Michael Tomasello – “A Natural History of Human Thinking”
In the midst of winter, I found there was, within me, an invincible summer. And
that makes me happy. For it says that no matter how hard the world pushes against
me, within me, there’s something stronger – something better, pushing right back.
Albert Camus – “Return to Tipasa”
In all species, nature works to renew itself as it works to nourish itself, and to
protect itself from danger, each by its kind and for its kind, in the great work
of continuation that is evolution. In humankind the work of renewal lies in the work
of affection, the bond of one to another made by desire.
A C Grayling – “The Good Book: a secular Bible”
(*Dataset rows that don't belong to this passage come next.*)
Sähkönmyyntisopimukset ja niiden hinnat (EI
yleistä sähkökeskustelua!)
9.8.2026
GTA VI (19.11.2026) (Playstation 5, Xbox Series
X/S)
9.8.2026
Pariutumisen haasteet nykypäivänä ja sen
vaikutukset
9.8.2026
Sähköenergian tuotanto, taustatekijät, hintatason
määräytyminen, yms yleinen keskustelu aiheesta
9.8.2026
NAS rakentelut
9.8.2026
Eventually Muhammed’s religion of al-Llah was known as islām, the act of existential
surrender that each convert was expected to make to God: a muslim is ‘one who surrenders’
his or her whole being to the Creator. At first, however, the believers called their
religion tazaqqa. This is an obscure word, which is not easy to translate. By cultivating
tazaqqa, Muhammed’s converts were to cloak themselves in the virtues of compassion
and generosity; they were to use their intelligence to cultivate a caring and responsible
spirit, which made them want to give graciously of what they had to all God’s creatures.
By pondering the mysteries of creation intelligently Muslims would learn to behave
kindly and this generous attitude would mean that they acquired a spiritual refinement.
Al-Llah was the great exemplar. Muslims were urged to contemplate His ‘signs’ in
order to appreciate His graciousness to the whole of the natural world. As a consequence
of his generous intelligence, there was order and fruitfulness instead of chaos and
selfish barbarism. If they submitted to His edicts, they would find that their own
lives could be transfigured by a similar refinement.